Polska Akademia Nauk wraz firmą Bruel & Kjaer przeprowadziła pierwsze w kraju badania na stołecznych ścieżkach rowerowych na zlecenie warszawskiego urzędu miejskiego. Chciano sprawdzić, czy rodzaj nawierzchni ma wpływ na rowerzystę i komfort jazdy. Zwykły polski rower Jubilat wyposażono w specjalny czujnik do mierzenia drgań. Coś w rodzaju małego sejsmografu, który na co dzień wykorzystują służby BHP przy określaniu niebezpiecznych stanowisk pracy.
Pomiary odbywały się pod nadzorem specjalistów z Instytutu Podstawowych Problemów Techniki PAN, którzy dbali o zgodność ustawień przyrządów i przeprowadzania pomiarów z normami. O tym, czy dopuścić człowieka do pracy, gdzie występują drgania, decyduje dyrektywa europejska EU 2002/44/EC określająca maksymalne parametry: natężenie drgań i czas pracy. W przypadku badań drgań, jakie odczuwa rowerzysta, jadąc po drodze, najważniejszym parametrem jest parametr VTV wyrażany w metrach na sekundę do kwadratu.
Kostka szkodzi – to pewne!
Badania polegały na przejechaniu rowerem przez ścieżki rowerowe zbudowane z różnego rodzaju nawierzchni: nowego asfaltobetonu (takiego, jaki stosuje się na nowych ulicach), z kostki betonowej (polbruku), z polbruku na drodze obfitej w krawężniki i z polbruku niefazowanego (bez obciętych krawędzi).
Oto wyniki pomiaru współczynnika VTV na różnych rodzajach nawierzchni drogowej: asfaltobeton: 3,4, polbruk: 6,7, polbruk niefazowany: 4,6, polbruk niefazowany z krawężnikami: 6,8.
– Norma Unii Europejskiej wskazuje, że już przy wartości VTV powyżej 2,5 metra na sekundę do kwadratu należy próbować ograniczać drgania – mówi Marek Utkin z Sekcji Transportu Rowerowego Biura Drogownictwa i Komunikacji warszawskiego urzędu miejskiego. – Przy wartości VTV powyżej 5 są to już wibracje zagrażające zdrowiu.
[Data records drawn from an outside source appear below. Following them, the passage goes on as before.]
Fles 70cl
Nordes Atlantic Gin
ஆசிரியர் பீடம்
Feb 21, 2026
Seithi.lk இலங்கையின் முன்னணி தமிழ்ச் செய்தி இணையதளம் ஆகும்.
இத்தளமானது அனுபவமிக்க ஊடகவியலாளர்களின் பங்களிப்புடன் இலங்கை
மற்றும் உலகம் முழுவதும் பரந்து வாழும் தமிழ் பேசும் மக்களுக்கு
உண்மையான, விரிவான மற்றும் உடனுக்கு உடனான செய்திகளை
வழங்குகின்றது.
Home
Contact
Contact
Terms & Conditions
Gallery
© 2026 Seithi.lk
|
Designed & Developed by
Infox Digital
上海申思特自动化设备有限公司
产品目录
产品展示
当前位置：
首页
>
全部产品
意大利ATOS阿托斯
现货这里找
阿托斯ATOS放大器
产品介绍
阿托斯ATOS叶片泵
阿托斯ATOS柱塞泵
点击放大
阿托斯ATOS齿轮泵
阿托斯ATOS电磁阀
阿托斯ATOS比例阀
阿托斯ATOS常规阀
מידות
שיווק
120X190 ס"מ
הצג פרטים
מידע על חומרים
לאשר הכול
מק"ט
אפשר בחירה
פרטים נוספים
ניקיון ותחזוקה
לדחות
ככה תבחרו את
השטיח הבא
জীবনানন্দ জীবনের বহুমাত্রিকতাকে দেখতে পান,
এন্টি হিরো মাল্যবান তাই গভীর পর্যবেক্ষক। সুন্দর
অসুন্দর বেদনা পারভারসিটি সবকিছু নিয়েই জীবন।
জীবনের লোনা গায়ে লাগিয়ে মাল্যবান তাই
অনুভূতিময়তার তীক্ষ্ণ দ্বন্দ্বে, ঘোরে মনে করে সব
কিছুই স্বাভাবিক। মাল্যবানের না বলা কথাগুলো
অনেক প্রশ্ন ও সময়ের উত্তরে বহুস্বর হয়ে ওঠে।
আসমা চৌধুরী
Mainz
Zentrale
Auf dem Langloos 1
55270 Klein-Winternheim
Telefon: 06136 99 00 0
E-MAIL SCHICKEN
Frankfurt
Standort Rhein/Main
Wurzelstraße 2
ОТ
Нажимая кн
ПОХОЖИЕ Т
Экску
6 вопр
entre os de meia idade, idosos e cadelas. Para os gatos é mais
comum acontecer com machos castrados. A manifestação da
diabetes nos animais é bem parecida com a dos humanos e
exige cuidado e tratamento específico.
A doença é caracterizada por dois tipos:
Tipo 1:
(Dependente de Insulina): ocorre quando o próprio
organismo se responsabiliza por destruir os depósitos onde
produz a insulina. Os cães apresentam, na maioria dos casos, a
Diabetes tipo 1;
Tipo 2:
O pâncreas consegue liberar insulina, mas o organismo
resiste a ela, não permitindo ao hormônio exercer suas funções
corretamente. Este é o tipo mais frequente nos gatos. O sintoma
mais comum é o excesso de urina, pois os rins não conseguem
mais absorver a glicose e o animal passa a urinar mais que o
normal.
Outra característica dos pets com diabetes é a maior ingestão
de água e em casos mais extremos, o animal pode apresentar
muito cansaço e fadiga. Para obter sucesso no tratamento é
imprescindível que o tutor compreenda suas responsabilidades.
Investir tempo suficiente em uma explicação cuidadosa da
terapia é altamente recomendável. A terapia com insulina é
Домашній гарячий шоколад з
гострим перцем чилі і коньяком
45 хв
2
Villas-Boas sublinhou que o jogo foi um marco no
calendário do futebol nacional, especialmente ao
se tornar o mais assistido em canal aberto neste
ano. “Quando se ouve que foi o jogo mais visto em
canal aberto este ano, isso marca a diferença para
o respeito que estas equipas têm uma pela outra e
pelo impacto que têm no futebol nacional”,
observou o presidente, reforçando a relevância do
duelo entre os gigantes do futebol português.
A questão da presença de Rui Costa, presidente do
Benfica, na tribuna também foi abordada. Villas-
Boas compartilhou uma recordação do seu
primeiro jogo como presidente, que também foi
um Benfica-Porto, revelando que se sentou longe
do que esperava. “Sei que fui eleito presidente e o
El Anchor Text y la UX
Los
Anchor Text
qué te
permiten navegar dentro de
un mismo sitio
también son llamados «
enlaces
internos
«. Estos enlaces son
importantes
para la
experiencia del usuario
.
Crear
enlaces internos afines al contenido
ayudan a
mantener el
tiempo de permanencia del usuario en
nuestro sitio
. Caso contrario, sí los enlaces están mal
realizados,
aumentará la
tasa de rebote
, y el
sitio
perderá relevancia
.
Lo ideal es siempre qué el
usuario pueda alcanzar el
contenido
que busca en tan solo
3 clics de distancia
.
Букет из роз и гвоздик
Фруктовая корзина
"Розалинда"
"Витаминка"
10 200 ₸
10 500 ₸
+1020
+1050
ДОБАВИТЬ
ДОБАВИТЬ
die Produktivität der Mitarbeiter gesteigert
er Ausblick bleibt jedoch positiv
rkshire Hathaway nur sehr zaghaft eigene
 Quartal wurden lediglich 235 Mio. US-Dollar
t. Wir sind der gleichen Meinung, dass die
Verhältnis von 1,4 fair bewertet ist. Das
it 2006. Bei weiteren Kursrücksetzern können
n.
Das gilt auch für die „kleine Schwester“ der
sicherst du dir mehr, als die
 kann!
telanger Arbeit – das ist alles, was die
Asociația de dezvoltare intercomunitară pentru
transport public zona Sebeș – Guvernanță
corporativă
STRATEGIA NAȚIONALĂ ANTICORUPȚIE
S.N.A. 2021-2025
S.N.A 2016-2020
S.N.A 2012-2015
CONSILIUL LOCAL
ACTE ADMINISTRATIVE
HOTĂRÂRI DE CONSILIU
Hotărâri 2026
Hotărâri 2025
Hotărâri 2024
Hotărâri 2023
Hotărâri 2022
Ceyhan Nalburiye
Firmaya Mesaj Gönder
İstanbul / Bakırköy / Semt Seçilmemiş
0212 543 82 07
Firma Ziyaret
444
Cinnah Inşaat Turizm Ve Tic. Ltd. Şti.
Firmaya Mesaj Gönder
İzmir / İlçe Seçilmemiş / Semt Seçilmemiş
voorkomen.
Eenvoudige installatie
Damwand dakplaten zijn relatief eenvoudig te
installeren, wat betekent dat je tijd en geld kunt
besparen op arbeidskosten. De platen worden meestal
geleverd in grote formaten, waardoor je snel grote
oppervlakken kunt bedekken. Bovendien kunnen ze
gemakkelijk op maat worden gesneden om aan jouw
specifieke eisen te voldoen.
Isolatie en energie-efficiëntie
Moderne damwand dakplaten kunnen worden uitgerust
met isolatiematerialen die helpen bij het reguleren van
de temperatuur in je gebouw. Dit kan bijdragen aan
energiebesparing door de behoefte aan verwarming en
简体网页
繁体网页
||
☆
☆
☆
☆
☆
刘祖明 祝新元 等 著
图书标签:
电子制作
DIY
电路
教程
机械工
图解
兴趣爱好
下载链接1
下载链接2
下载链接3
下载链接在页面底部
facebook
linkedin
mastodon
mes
Co więcej, drgania mogą szkodzić nie tylko rowerzystom, ale również dzieciom, które znajdują się w wózkach. Bardziej wrażliwe maluchy mogą po prostu zwymiotować, gdy rodzice będą przez dłuższy czas na spacerze szli po bruku.
Drgania oddziałujące na nasze ciało podczas jazdy rowerem przenoszone są przez podłogi, siedziska, oparcia itp. Codzienne narażanie się na zbyt intensywne drgania rąk trzymających trzęsącą się kierownicę roweru po pewnym czasie mogą u rowerzysty wywołać trwałe uszkodzenia stawów i mięśni nadgarstków i łokci.
Polbruk lubią tylko urzędnicy
Doświadczeni rowerzyści bez żadnych badań, z własnej praktyki wiedzą, jak niewygodnie jeździ się rowerem po kostce brukowej i omijają ją jak tylko się da. Niestety często łamią przy tym prawo, gdyż według przepisów, jeśli jest ścieżka rowerowa, nawet z najgorszej nawierzchni, rowerzysta musi nią jechać. Jazda płaską asfaltową ulicą jest nielegalna. Dlaczego więc miasta w Polsce nagminnie stosują kostkę brukową, która jest mniej trwała niż asfalt?
– Argumenty są różne, na przykład to, że jest to nawierzchnia łatworozbieralna, która umożliwia szybki dostęp do instalacji podziemnych – mówi Marek Utkin. – Tymczasem instalacje powinny znajdować się w tak zwanych przepustach połączonych studzienkami, gdzie wymiana instalacji nie wymaga niszczenia nawierzchni.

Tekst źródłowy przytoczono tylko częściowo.